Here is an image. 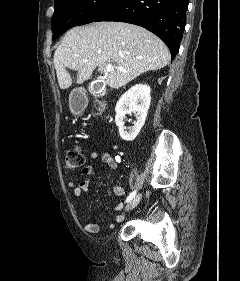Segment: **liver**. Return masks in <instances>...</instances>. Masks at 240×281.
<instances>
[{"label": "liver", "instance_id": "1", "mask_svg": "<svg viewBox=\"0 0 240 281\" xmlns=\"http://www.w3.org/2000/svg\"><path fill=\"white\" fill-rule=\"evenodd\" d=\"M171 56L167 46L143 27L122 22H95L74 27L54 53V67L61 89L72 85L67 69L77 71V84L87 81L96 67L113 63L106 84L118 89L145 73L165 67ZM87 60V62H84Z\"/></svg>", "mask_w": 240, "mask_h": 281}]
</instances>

* * *

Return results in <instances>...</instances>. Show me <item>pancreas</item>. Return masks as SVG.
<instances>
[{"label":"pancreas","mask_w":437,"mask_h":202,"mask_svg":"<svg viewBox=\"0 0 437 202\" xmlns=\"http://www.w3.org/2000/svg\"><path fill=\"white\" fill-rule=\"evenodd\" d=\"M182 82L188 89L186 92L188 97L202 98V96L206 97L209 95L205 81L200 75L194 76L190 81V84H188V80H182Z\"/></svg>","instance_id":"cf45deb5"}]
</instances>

* * *

§ What the exercise asks:
Copy out, character for character, the lines of the data from the one containing "Return results in" through the one containing "82L188 89L186 92L188", including both of those lines.

§ The completed task:
Return results in <instances>...</instances>. Show me <item>pancreas</item>. Return masks as SVG.
<instances>
[{"label":"pancreas","mask_w":437,"mask_h":202,"mask_svg":"<svg viewBox=\"0 0 437 202\" xmlns=\"http://www.w3.org/2000/svg\"><path fill=\"white\" fill-rule=\"evenodd\" d=\"M182 82L188 89L186 92L188 97L202 98V96L206 97L209 95L205 81L200 75L194 76L190 81V84H188V80H182Z\"/></svg>","instance_id":"cf45deb5"}]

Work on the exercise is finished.